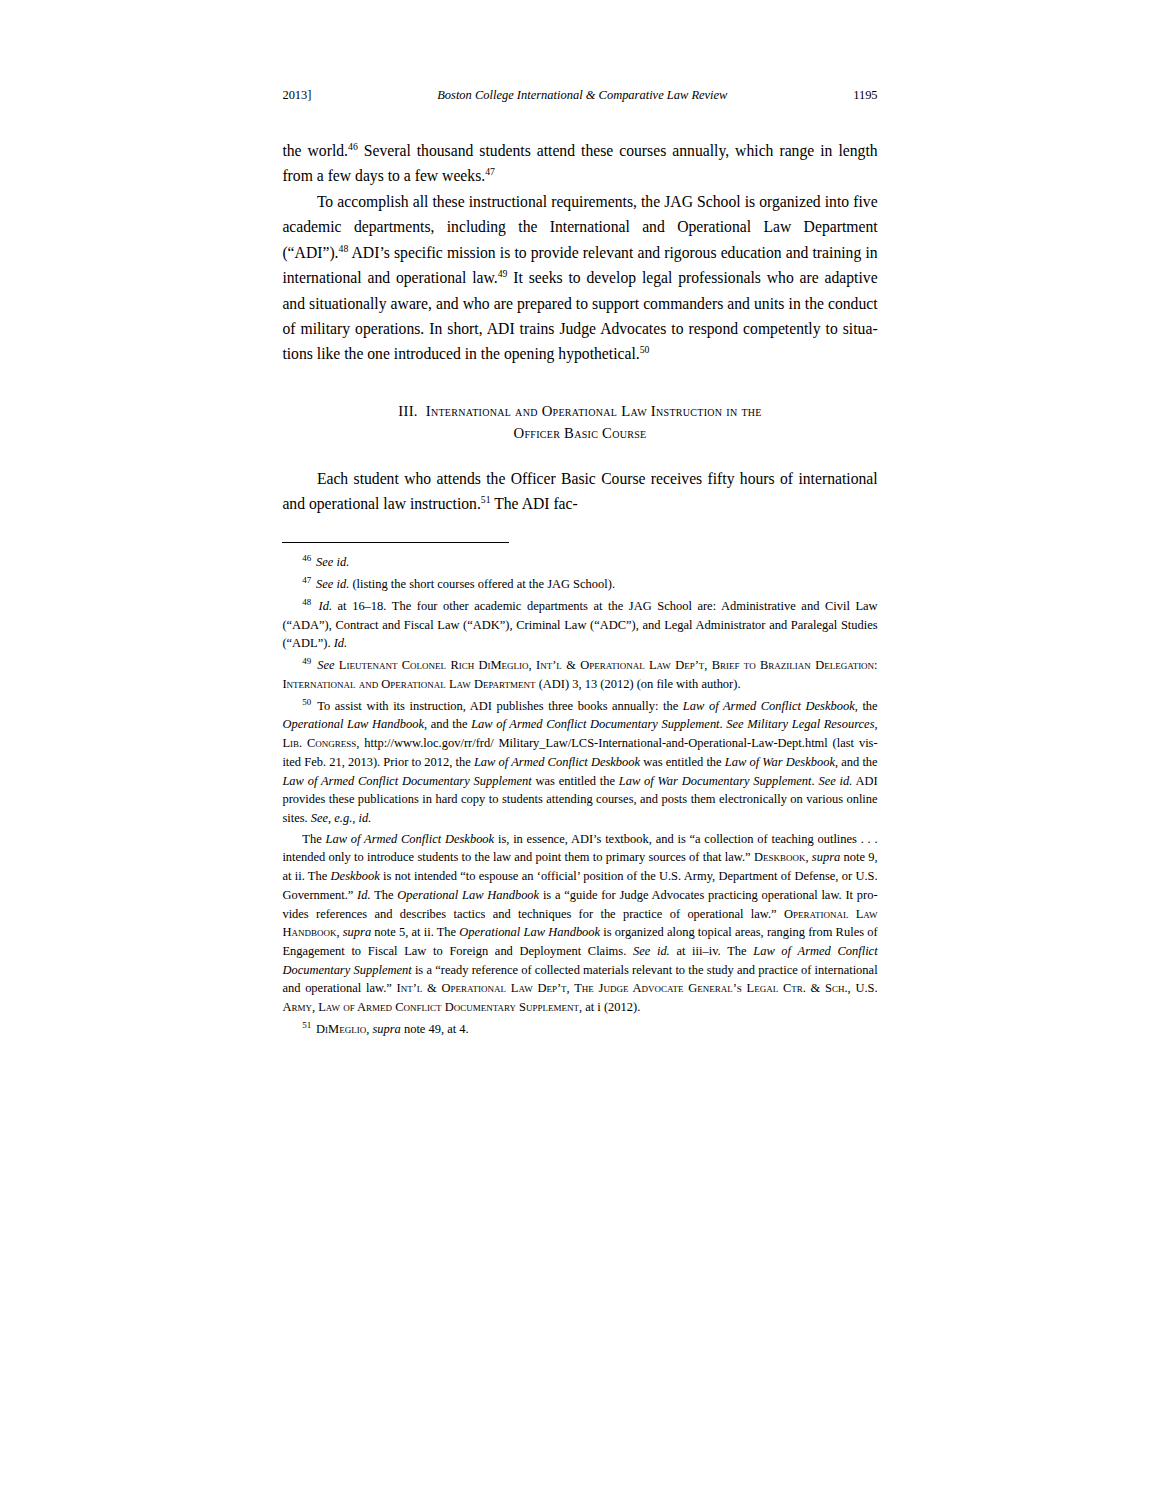2013] Boston College International & Comparative Law Review 1195
the world.46 Several thousand students attend these courses annually, which range in length from a few days to a few weeks.47
To accomplish all these instructional requirements, the JAG School is organized into five academic departments, including the International and Operational Law Department (“ADI”).48 ADI’s specific mission is to provide relevant and rigorous education and training in international and operational law.49 It seeks to develop legal professionals who are adaptive and situationally aware, and who are prepared to support commanders and units in the conduct of military operations. In short, ADI trains Judge Advocates to respond competently to situations like the one introduced in the opening hypothetical.50
III. International and Operational Law Instruction in the Officer Basic Course
Each student who attends the Officer Basic Course receives fifty hours of international and operational law instruction.51 The ADI fac-
46 See id.
47 See id. (listing the short courses offered at the JAG School).
48 Id. at 16–18. The four other academic departments at the JAG School are: Administrative and Civil Law (“ADA”), Contract and Fiscal Law (“ADK”), Criminal Law (“ADC”), and Legal Administrator and Paralegal Studies (“ADL”). Id.
49 See Lieutenant Colonel Rich DiMeglio, Int’l & Operational Law Dep’t, Brief to Brazilian Delegation: International and Operational Law Department (ADI) 3, 13 (2012) (on file with author).
50 To assist with its instruction, ADI publishes three books annually: the Law of Armed Conflict Deskbook, the Operational Law Handbook, and the Law of Armed Conflict Documentary Supplement. See Military Legal Resources, Lib. Congress, http://www.loc.gov/rr/frd/ Military_Law/LCS-International-and-Operational-Law-Dept.html (last visited Feb. 21, 2013). Prior to 2012, the Law of Armed Conflict Deskbook was entitled the Law of War Deskbook, and the Law of Armed Conflict Documentary Supplement was entitled the Law of War Documentary Supplement. See id. ADI provides these publications in hard copy to students attending courses, and posts them electronically on various online sites. See, e.g., id.
The Law of Armed Conflict Deskbook is, in essence, ADI’s textbook, and is “a collection of teaching outlines . . . intended only to introduce students to the law and point them to primary sources of that law.” Deskbook, supra note 9, at ii. The Deskbook is not intended “to espouse an ‘official’ position of the U.S. Army, Department of Defense, or U.S. Government.” Id. The Operational Law Handbook is a “guide for Judge Advocates practicing operational law. It provides references and describes tactics and techniques for the practice of operational law.” Operational Law Handbook, supra note 5, at ii. The Operational Law Handbook is organized along topical areas, ranging from Rules of Engagement to Fiscal Law to Foreign and Deployment Claims. See id. at iii–iv. The Law of Armed Conflict Documentary Supplement is a “ready reference of collected materials relevant to the study and practice of international and operational law.” Int’l & Operational Law Dep’t, The Judge Advocate General’s Legal Ctr. & Sch., U.S. Army, Law of Armed Conflict Documentary Supplement, at i (2012).
51 DiMeglio, supra note 49, at 4.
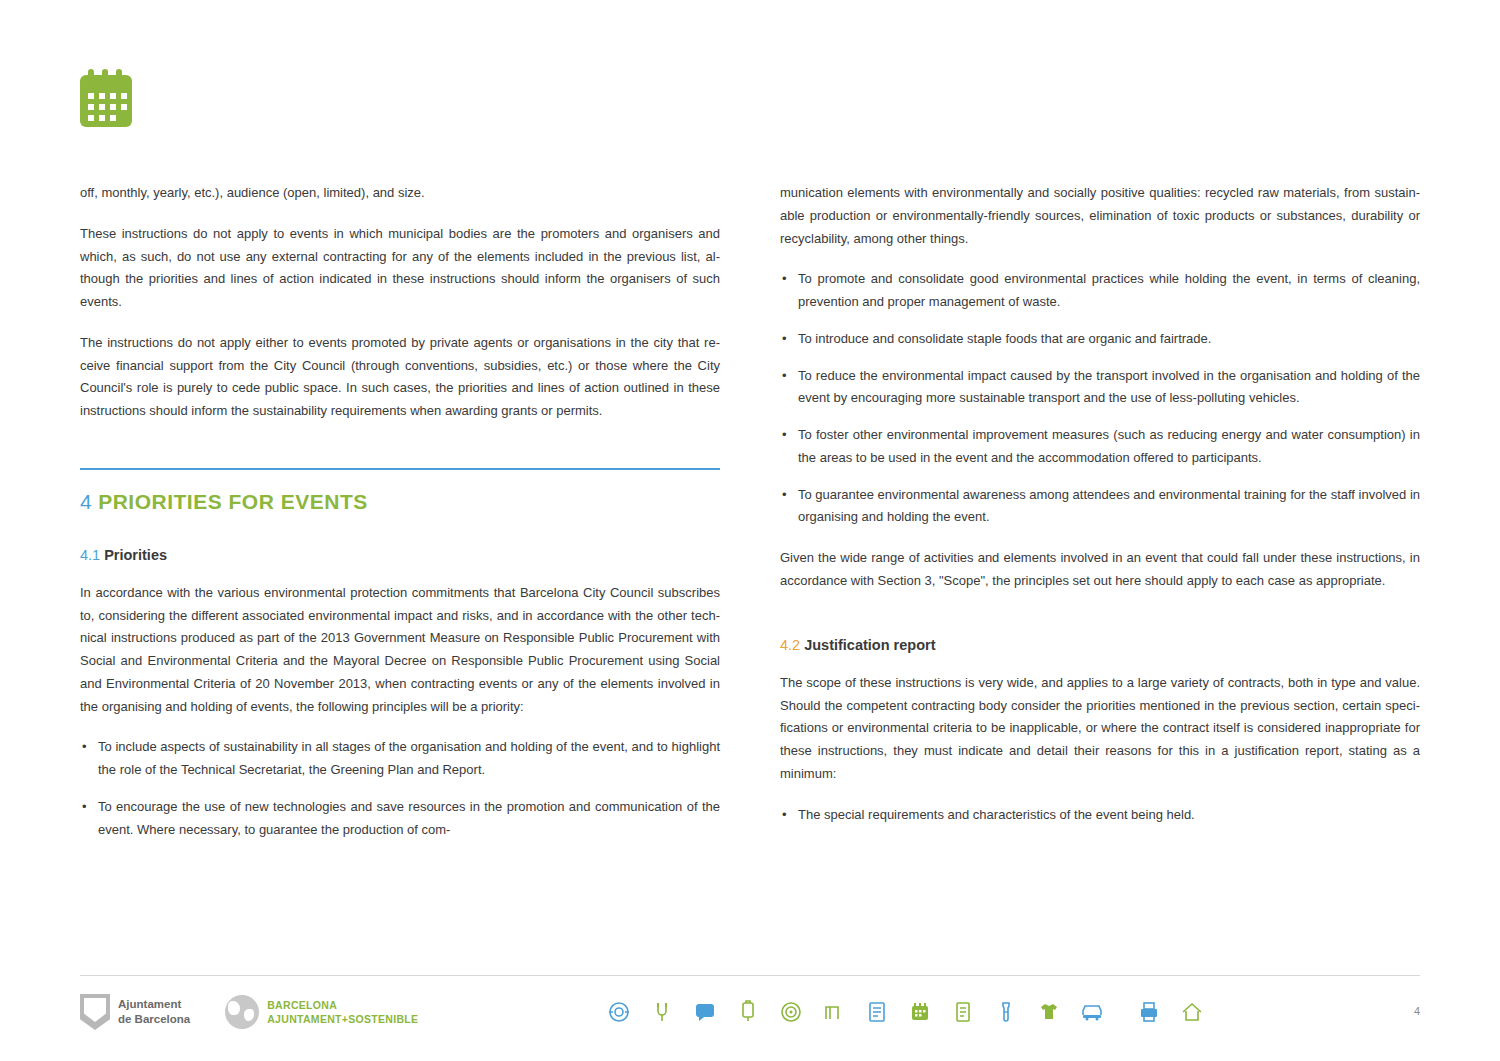off, monthly, yearly, etc.), audience (open, limited), and size.
These instructions do not apply to events in which municipal bodies are the promoters and organisers and which, as such, do not use any external contracting for any of the elements included in the previous list, although the priorities and lines of action indicated in these instructions should inform the organisers of such events.
The instructions do not apply either to events promoted by private agents or organisations in the city that receive financial support from the City Council (through conventions, subsidies, etc.) or those where the City Council's role is purely to cede public space. In such cases, the priorities and lines of action outlined in these instructions should inform the sustainability requirements when awarding grants or permits.
4 PRIORITIES FOR EVENTS
4.1 Priorities
In accordance with the various environmental protection commitments that Barcelona City Council subscribes to, considering the different associated environmental impact and risks, and in accordance with the other technical instructions produced as part of the 2013 Government Measure on Responsible Public Procurement with Social and Environmental Criteria and the Mayoral Decree on Responsible Public Procurement using Social and Environmental Criteria of 20 November 2013, when contracting events or any of the elements involved in the organising and holding of events, the following principles will be a priority:
To include aspects of sustainability in all stages of the organisation and holding of the event, and to highlight the role of the Technical Secretariat, the Greening Plan and Report.
To encourage the use of new technologies and save resources in the promotion and communication of the event. Where necessary, to guarantee the production of com-
munication elements with environmentally and socially positive qualities: recycled raw materials, from sustainable production or environmentally-friendly sources, elimination of toxic products or substances, durability or recyclability, among other things.
To promote and consolidate good environmental practices while holding the event, in terms of cleaning, prevention and proper management of waste.
To introduce and consolidate staple foods that are organic and fairtrade.
To reduce the environmental impact caused by the transport involved in the organisation and holding of the event by encouraging more sustainable transport and the use of less-polluting vehicles.
To foster other environmental improvement measures (such as reducing energy and water consumption) in the areas to be used in the event and the accommodation offered to participants.
To guarantee environmental awareness among attendees and environmental training for the staff involved in organising and holding the event.
Given the wide range of activities and elements involved in an event that could fall under these instructions, in accordance with Section 3, "Scope", the principles set out here should apply to each case as appropriate.
4.2 Justification report
The scope of these instructions is very wide, and applies to a large variety of contracts, both in type and value. Should the competent contracting body consider the priorities mentioned in the previous section, certain specifications or environmental criteria to be inapplicable, or where the contract itself is considered inappropriate for these instructions, they must indicate and detail their reasons for this in a justification report, stating as a minimum:
The special requirements and characteristics of the event being held.
Ajuntament
de Barcelona
BARCELONA
AJUNTAMENT+SOSTENIBLE
4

═══

Please tally every line of the material above that has the string "consolidate", and write only the total.

### Task result
2